4. Und wie geht es mit der Welt weiter?

Der Mensch wird in Relation zu digitalen Regulationssystemen immer unwichtiger. Daten werden uns mehr und mehr steuern. Menschen werden sich dagegen wehren und versuchen, so etwas wie Humanismus in der Digitalisierung aufrecht zu erhalten. Ich denke, dass nur noch eine kleine Elite ein wenig verstehen wird, wie diese Datensteuerungen funktionieren. Ob die Qualität von Entscheidungen dadurch besser wird und sich unsere Lebensqualität erhalten, lässt weiß ich nicht. Bücher werden nicht verschwinden, aber wir werden durch digitale Gewohnheiten anders lesen, und unser Leseverhalten wird gesteuert werden. Wir werden das nicht verhindern können, aber vielleicht trotzdem ein Bewusstsein für digitale Steuerungmechanismen ausbilden.
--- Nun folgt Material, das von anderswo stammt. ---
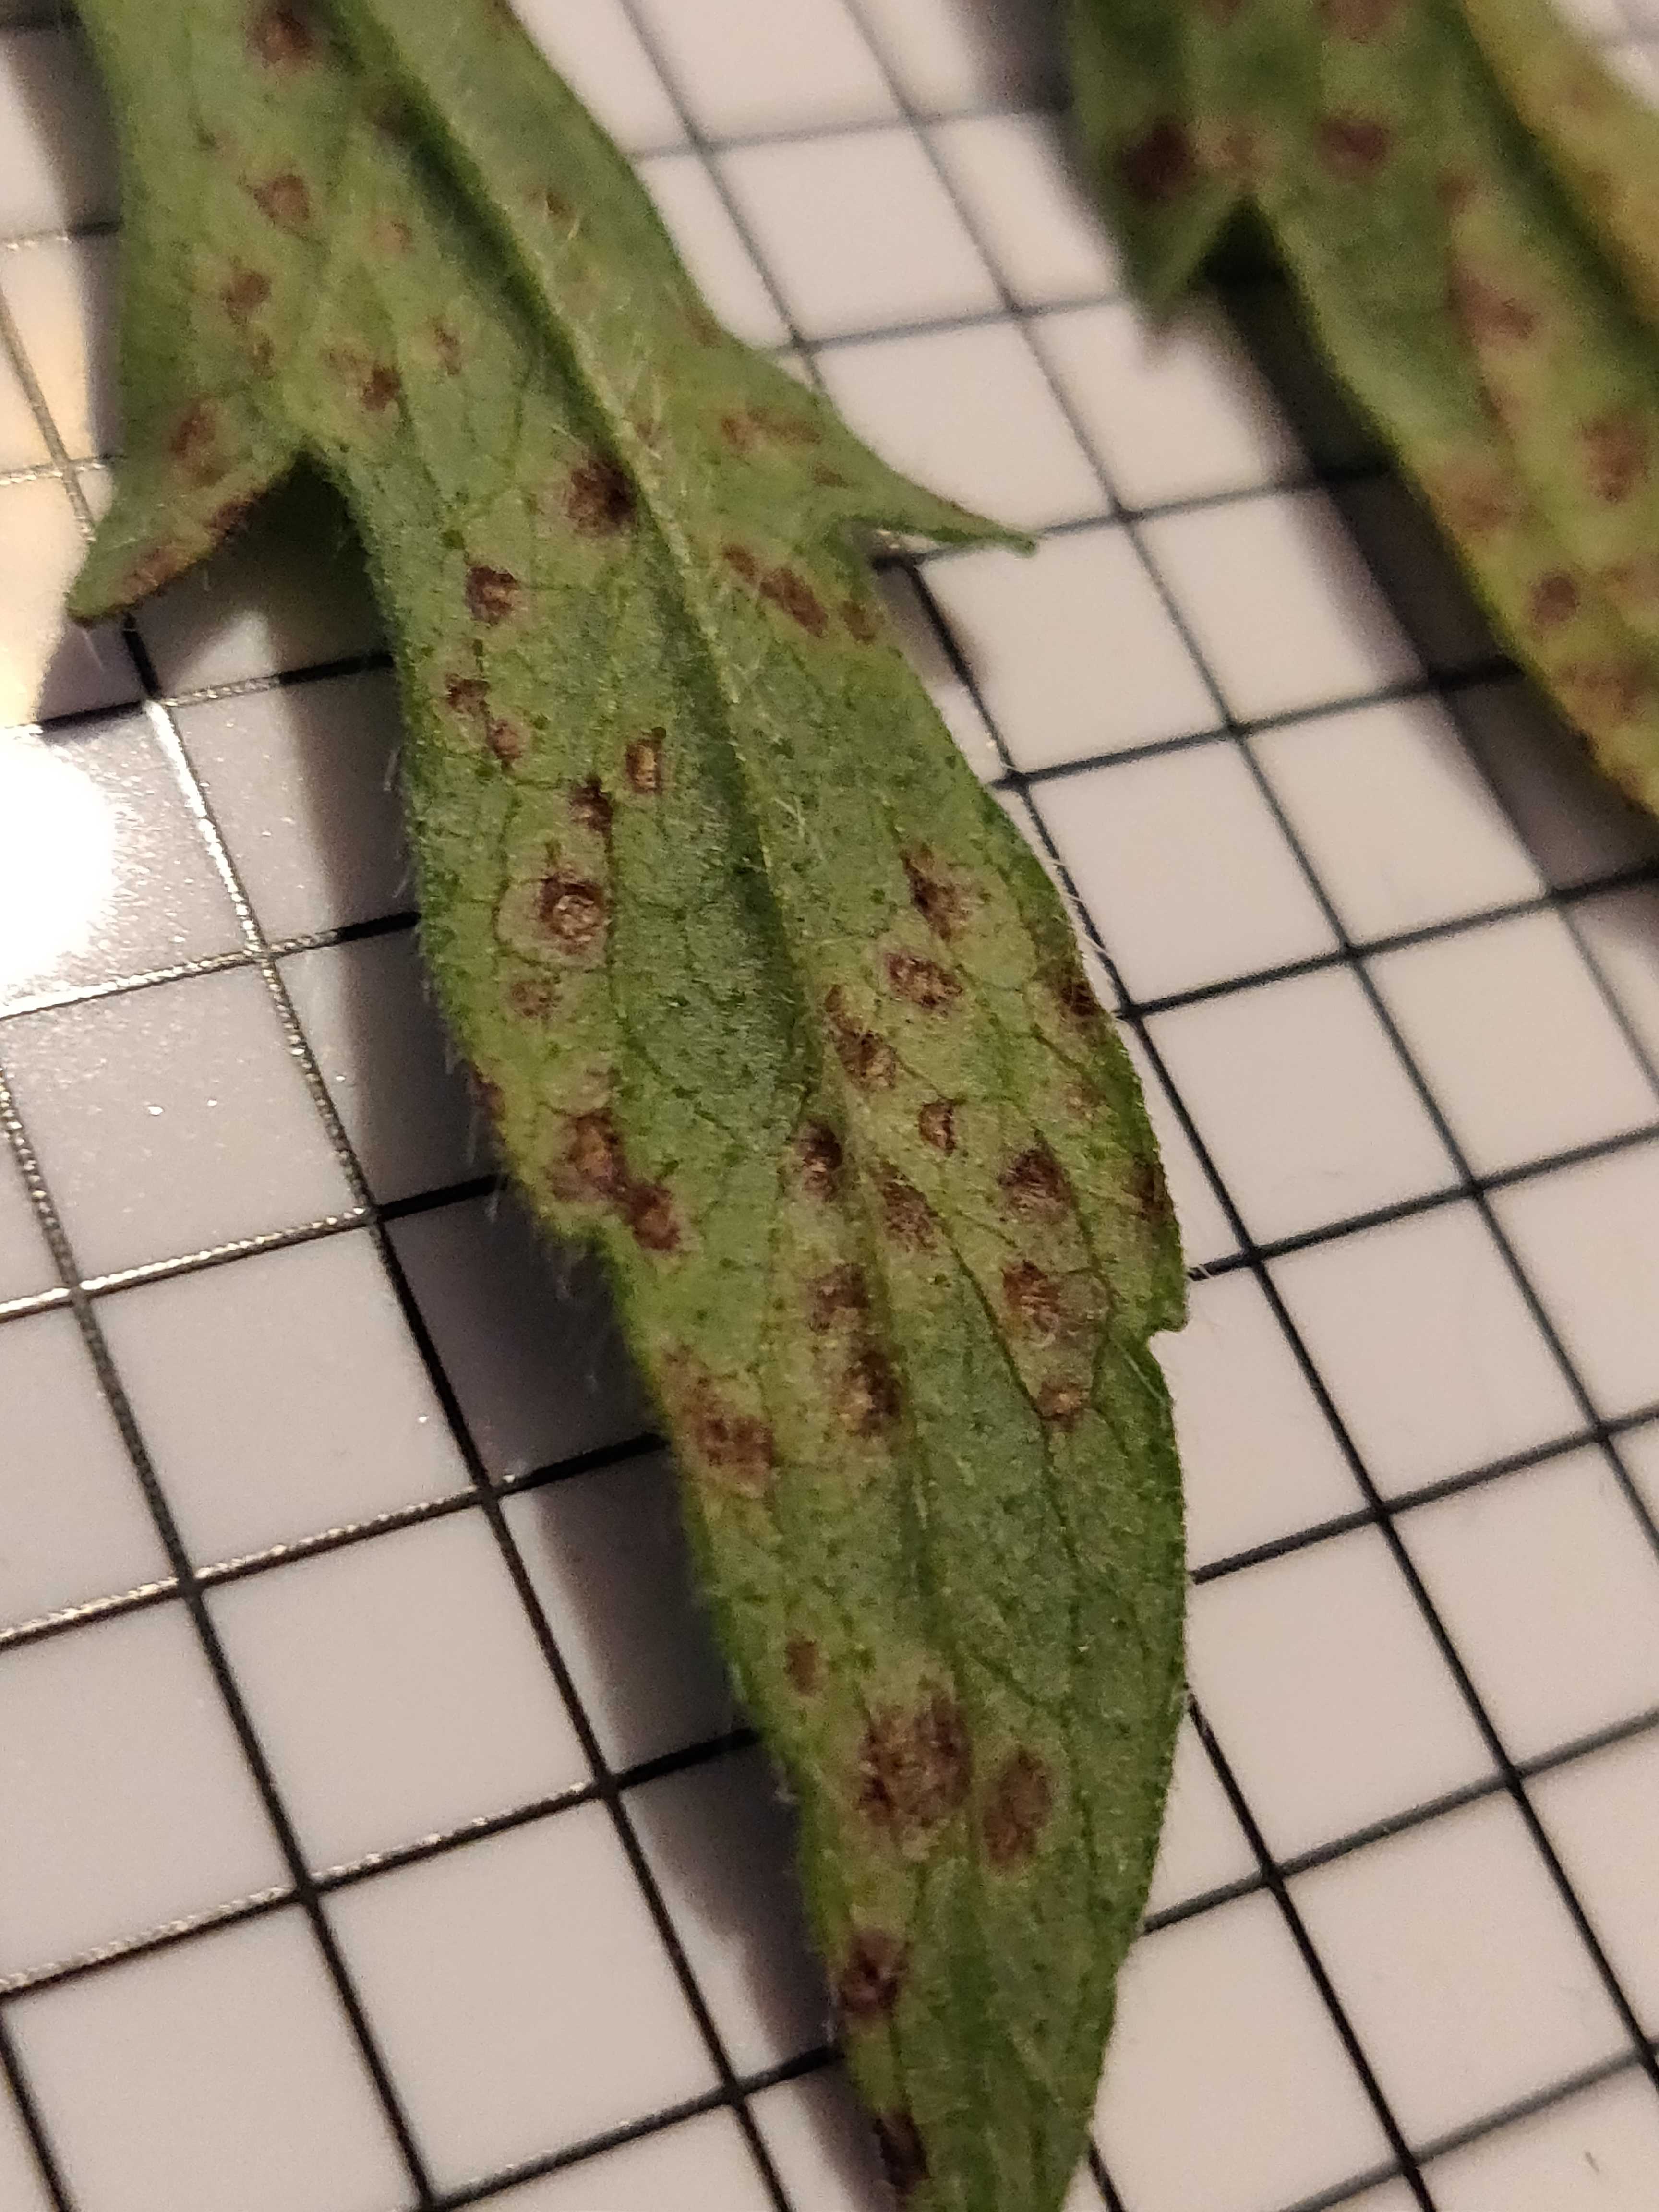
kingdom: Chromista
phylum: Oomycota
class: Peronosporea
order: Peronosporales
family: Peronosporaceae
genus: Peronospora
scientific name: Peronospora knautiae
Lehren heißt vielleicht heute nicht mehr aufzuklären (wer kann das noch?), sondern Bewusstsein zu bilden? Man kann nun lange darüber sprechen, was der Unterschied ist.

Gesa Ziemer ist am 21. und 22. Februar zu Gast in der Münchner Stadtbibliothek. Auf der Konferenz „Public! Debatten über Öffnung und Demokratie“ hält sie einen Vortrag über „New Stakeholders of Urban Change“.